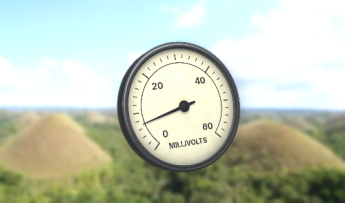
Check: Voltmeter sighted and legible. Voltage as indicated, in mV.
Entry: 7 mV
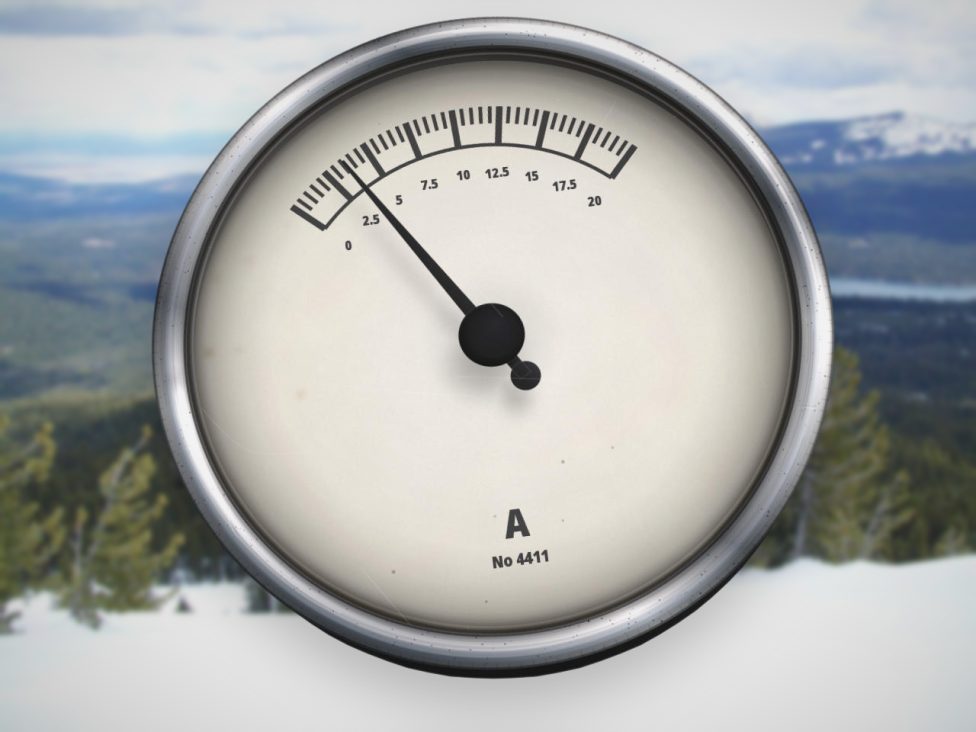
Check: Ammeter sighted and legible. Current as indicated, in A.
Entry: 3.5 A
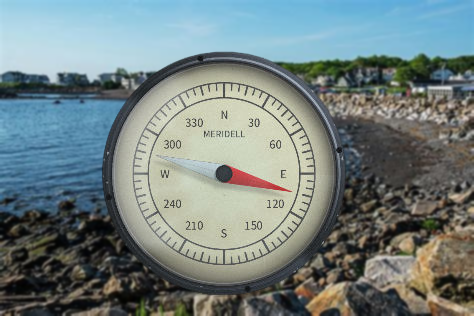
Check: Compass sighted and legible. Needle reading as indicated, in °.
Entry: 105 °
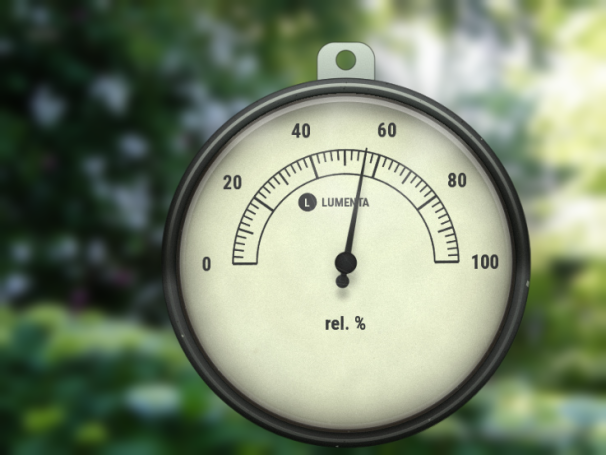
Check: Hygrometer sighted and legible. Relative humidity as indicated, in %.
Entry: 56 %
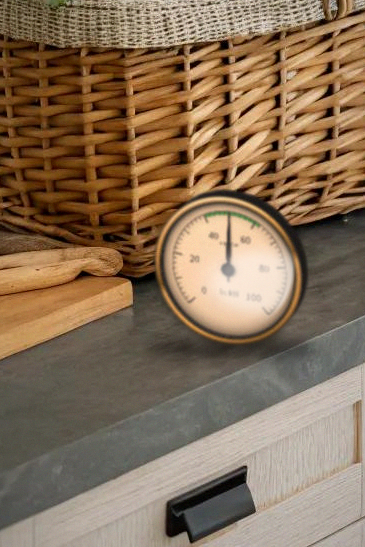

^^^^^^^^

Copy out the rows above word for word, leaving out the pictures.

Check: Voltmeter sighted and legible. Voltage as indicated, in mV.
Entry: 7 mV
Check: Ammeter sighted and legible. Current as indicated, in A.
Entry: 3.5 A
Check: Compass sighted and legible. Needle reading as indicated, in °.
Entry: 105 °
Check: Hygrometer sighted and legible. Relative humidity as indicated, in %.
Entry: 56 %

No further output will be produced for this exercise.